= Gabriella De Lucia =

Italian astrophysicist

Gabriella De Lucia (born 1976) is an Italian astrophysicist specializing in the mathematical modeling of galaxy formation and evolution. She is a member of the team for the Galaxy Evolution and Assembly model (GAEA), a semi-analytic tool for modeling galaxies at a cosmological scale, and is a senior researcher at the Astronomical Observatory of Trieste.

==Education and career==
De Lucia received a laurea in physics from the University of Naples Federico II in 2000, with research advised by Massimo Capaccioli and Magda Arnaboldi. She continued her studies at the Max Planck Institute for Astrophysics, and completed a Ph.D. in 2004 through LMU Munich. Her dissertation, Evolution of galaxies in clusters, was supervised by Simon White and Guinevere Kauffmann.

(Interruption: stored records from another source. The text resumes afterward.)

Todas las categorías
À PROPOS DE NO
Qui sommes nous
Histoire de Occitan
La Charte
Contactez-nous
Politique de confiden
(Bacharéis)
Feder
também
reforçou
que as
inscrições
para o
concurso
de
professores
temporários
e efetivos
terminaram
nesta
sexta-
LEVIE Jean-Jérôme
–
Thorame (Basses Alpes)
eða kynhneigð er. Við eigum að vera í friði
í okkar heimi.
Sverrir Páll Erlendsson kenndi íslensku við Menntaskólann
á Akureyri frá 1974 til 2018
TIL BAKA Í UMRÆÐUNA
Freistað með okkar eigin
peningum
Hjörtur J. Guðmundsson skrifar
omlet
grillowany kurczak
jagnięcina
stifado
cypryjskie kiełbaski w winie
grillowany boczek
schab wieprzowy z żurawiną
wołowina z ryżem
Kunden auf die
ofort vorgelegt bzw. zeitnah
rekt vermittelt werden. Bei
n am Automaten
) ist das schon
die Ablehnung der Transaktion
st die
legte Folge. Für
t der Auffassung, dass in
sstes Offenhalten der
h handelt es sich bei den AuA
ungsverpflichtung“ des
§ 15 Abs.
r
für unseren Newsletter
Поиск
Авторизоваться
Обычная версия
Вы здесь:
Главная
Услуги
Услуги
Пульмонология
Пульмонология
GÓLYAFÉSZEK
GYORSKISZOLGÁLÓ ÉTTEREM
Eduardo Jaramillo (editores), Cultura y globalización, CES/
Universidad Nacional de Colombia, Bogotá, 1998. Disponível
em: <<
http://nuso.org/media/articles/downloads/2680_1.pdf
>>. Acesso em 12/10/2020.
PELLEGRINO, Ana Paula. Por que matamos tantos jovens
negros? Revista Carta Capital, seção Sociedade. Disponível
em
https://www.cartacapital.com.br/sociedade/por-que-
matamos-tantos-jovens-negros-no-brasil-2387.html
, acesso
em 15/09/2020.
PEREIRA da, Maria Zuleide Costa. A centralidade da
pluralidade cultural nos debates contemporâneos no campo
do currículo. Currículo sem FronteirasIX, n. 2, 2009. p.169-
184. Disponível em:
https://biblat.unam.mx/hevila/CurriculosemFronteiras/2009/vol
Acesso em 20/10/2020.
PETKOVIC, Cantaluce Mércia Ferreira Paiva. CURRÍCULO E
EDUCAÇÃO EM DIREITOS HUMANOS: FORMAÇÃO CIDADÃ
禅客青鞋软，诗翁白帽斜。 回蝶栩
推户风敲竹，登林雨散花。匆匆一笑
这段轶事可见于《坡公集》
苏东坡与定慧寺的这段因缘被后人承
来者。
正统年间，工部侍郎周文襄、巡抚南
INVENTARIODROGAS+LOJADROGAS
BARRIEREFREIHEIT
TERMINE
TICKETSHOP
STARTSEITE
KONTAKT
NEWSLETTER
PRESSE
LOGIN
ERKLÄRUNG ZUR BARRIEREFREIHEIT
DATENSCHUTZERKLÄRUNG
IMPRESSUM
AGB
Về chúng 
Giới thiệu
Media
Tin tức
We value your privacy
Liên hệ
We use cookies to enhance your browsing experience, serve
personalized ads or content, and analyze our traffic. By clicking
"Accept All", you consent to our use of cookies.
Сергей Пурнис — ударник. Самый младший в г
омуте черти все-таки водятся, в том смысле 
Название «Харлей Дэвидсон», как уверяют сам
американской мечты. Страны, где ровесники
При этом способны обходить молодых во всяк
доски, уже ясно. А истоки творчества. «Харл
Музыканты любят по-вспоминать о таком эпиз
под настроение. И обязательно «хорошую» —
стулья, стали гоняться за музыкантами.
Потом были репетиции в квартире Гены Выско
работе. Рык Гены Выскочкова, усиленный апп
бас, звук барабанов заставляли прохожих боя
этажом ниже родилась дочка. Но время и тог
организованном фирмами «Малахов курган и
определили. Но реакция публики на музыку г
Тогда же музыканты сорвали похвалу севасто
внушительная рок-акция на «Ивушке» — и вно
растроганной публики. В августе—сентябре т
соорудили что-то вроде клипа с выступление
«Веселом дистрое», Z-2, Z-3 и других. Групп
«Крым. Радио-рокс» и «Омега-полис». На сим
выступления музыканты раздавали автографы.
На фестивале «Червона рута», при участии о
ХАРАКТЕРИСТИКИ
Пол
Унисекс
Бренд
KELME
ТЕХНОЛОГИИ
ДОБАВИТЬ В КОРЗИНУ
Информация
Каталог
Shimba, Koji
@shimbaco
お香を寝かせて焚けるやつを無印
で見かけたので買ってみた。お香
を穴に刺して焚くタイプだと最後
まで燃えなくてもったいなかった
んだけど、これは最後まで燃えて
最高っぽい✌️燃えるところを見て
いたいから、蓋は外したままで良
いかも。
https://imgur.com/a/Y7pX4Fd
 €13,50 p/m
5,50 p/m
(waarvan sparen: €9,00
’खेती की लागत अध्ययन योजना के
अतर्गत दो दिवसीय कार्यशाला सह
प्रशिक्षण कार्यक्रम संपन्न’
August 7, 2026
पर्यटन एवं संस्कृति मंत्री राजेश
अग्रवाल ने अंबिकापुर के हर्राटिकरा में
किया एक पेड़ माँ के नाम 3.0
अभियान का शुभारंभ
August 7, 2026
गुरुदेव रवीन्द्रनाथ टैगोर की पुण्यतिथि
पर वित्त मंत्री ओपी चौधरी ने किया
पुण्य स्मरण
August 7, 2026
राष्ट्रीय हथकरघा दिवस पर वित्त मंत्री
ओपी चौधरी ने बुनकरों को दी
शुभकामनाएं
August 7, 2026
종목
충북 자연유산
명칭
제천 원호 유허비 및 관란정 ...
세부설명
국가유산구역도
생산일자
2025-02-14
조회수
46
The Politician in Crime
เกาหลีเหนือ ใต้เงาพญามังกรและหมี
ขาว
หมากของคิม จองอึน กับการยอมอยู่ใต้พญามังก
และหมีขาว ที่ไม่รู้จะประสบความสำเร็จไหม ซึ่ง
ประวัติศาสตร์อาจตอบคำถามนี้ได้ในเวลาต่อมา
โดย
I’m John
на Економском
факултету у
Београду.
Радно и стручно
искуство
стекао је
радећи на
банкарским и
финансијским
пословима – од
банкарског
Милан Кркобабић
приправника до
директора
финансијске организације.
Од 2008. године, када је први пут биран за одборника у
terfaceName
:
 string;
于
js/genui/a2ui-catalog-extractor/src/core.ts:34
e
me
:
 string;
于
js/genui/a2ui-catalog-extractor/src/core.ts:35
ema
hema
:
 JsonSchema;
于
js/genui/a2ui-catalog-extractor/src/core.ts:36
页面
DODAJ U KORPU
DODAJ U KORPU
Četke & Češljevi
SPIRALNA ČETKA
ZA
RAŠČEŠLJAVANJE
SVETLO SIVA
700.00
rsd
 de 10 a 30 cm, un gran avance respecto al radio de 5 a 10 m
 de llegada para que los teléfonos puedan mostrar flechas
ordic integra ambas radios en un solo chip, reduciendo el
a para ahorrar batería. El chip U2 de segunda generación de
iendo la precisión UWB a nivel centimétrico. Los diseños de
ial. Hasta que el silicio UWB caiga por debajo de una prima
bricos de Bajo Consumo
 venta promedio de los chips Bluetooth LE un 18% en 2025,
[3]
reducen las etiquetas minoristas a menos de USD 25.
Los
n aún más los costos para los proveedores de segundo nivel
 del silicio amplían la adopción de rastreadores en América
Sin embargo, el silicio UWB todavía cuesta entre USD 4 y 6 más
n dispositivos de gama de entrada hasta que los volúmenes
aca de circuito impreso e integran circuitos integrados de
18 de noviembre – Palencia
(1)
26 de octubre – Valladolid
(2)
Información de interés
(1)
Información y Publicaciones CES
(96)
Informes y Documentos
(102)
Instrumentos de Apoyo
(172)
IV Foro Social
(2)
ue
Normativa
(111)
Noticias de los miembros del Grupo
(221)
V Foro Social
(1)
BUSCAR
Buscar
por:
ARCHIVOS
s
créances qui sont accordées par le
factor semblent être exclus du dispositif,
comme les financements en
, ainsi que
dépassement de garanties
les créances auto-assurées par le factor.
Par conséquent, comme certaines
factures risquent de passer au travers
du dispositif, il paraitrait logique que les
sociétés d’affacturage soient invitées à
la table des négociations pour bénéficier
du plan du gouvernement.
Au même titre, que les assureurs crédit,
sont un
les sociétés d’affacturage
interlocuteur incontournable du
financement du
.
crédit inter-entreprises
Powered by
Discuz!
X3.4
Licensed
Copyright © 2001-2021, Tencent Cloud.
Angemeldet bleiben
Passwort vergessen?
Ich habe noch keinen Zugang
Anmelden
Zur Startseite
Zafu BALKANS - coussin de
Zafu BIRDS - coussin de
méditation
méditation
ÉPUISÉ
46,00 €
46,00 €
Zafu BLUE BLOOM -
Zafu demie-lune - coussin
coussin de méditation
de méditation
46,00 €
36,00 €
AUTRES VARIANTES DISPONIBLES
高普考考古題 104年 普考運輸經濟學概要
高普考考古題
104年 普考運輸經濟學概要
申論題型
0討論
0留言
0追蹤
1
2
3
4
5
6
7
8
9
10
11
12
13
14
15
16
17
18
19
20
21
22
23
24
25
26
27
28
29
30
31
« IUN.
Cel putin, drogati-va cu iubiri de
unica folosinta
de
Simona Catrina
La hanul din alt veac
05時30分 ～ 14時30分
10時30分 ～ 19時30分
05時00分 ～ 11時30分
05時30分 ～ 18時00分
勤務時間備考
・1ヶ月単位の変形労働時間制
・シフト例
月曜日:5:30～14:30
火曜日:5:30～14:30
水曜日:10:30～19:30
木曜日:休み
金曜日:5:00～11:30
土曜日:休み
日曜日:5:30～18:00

She obtained an Italian habilitation in 2012.

After her doctorate, she continued at the Max Planck Institute for Astrophysics as a postdoctoral researcher from 2004 to 2009. She joined the National Institute for Astrophysics as a researcher at the Astronomical Observatory of Trieste in 2009, initially for a fixed-term five-year research position, and continuing with a permanent position in 2013. She was promoted to senior researcher in 2016.

==Recognition==
De Lucia was named as an officer in the Order of Merit of the Italian Republic in 2011.

De Lucia was the 2013 recipient of the Merac Prize for Best Early Career Researcher in Theoretical Astrophysicist, awarded by the Merac Foundation and European Astronomical Society. She was a 2017 recipient of the Friedrich Wilhelm Bessel Research Award of the Alexander von Humboldt Foundation.